Once you’re able to connect turns, then you’re well on your way to becoming a snowboarder. The fact that Luke and I both learned this final piece of the puzzle in Mammoth, the mecca of mountain resorts in California, made it all the more special. This was the first time the three of us had ever been to Mammoth in the snow and man was it an awesome experience. Lilah and Luke both loved the amount of snow (6.5 to 14 foot base) and the quality of snow. The trip was somewhat of an impromptu venture as I planned it just a week before the kids got out of school for spring break. It was a perfect way to cap the season. Cathy did not accompany us, but that’s okay as it gave her a chance to have some mom alone time, which essentially consisted of her doing whatever she wanted — something she relishes!
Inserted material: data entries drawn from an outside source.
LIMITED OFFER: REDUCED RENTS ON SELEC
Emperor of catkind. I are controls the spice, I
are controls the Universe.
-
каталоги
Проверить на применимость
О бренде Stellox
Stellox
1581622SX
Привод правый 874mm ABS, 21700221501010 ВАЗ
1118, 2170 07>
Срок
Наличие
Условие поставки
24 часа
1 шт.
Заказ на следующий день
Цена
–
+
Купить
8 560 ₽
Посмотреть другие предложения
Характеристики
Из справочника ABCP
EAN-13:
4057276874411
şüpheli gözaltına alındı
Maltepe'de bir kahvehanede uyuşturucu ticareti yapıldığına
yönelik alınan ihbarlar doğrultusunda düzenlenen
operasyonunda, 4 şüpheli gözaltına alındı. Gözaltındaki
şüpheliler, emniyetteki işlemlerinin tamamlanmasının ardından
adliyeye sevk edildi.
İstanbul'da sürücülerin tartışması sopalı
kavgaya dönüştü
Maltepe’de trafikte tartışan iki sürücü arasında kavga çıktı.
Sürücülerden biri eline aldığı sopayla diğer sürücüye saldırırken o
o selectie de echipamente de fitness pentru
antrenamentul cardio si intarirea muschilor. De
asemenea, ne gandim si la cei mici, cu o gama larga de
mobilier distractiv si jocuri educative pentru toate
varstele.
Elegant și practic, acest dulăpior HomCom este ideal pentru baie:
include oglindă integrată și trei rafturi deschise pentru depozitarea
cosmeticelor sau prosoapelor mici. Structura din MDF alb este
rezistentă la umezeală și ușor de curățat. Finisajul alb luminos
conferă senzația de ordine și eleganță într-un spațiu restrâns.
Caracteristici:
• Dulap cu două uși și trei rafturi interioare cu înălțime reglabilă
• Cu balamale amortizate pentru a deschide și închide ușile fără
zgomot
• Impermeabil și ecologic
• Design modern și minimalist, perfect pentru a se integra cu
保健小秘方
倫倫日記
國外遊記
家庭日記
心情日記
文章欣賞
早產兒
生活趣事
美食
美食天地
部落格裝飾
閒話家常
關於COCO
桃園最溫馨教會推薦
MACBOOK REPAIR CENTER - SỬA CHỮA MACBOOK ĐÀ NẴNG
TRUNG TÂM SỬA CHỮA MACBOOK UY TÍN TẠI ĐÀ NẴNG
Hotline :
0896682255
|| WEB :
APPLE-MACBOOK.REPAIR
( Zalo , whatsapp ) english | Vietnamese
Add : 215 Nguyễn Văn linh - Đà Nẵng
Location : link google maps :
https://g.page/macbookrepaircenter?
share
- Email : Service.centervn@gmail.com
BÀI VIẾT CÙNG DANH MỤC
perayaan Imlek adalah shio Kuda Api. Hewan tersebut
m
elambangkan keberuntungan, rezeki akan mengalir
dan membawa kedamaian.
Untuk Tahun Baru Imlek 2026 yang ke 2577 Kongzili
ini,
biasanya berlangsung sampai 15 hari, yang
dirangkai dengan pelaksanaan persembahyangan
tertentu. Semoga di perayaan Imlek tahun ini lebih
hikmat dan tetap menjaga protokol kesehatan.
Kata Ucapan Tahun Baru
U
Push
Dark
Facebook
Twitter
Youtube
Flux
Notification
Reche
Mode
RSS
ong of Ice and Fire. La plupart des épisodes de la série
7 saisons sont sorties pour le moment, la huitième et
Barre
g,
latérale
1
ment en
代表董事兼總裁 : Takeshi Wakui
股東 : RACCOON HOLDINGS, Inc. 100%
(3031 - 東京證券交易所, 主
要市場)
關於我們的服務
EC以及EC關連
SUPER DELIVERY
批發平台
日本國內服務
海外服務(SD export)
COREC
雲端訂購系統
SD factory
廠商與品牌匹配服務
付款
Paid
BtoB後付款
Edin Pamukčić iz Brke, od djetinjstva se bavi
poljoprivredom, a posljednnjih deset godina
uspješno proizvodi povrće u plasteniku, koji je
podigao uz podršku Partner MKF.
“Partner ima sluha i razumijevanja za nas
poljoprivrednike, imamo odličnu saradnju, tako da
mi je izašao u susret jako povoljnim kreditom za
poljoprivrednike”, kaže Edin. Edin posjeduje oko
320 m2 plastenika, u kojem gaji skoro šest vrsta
It’s a five hour drive to Mammoth, but we always stop along the way to stretch and get a few pictures. The scenery on the 395 highway is breathtaking, especially the east side of the snow-capped Sierras which accompany you for seemingly endless miles. Our location in Mammoth was excellent — just a small lodge (Sierra Lodge), but reasonably priced and strategically located next door to a decent BBQ place named Angel’s, across the street from a respectable pizza place named John’s Pizzza Works, and minutes away from the slopes either by car or free shuttle. I can’t say enough about our experience in Mammoth. The people were friendly, the slopes were huge, giving you plenty of space to experiment with your turns without feeling like you were going to crash into someone, and the dining was simple and easy. I think we’re definitely going to be heading back there next year and who knows, maybe two trips will be in order.

Easter Egg Hunt

We ended the month with an Easter egg hunt at our place. It’s good to see the kids still enjoy scavenging through our backyard for candy-filled eggs. My folks as well as my sister and nephews joined to make it a festive atmosphere. I think it was good for my parents to be around the kids as they had just put Koki, their 14-year old dalmation, to sleep the day before. She was definitely a sweet dog and will be missed by all of us. It just so happened that my mom also retired from work the Friday before they put Koki down. She said that made her retirement bittersweet. She said she was happy to now be able to start living her life at her own pace, but would have liked a little more time with her doggy too. One cool thing she shared with us was an award (called a commendation) the city of Santa Barbara bestowed on her for her years of service at the county. This is a new award the county started this year and she is the first person to receive it. The award also contains a letter highlighting some of the reasons my mom was deserving of the honor. We gathered the kids and all the adults and Cathy read the letter aloud so that everyone could hear why mom had been selected. The following are some of the standout passages:

Eliana is the self-proclaimed “spicy” member of the Public Health Human Resources team and her team agrees that she adds “flavor,” enthusiasm and excitement to the daily routine.

Eliana has developed close relationships with many individuals throughout her years of employment by treating everyone with respect and fairness, making each person feel valued, listening with care and compassion; and encouraging others to be the best they can be.

Once Cathy finished reading the award we all applauded. It was a good way to end the month!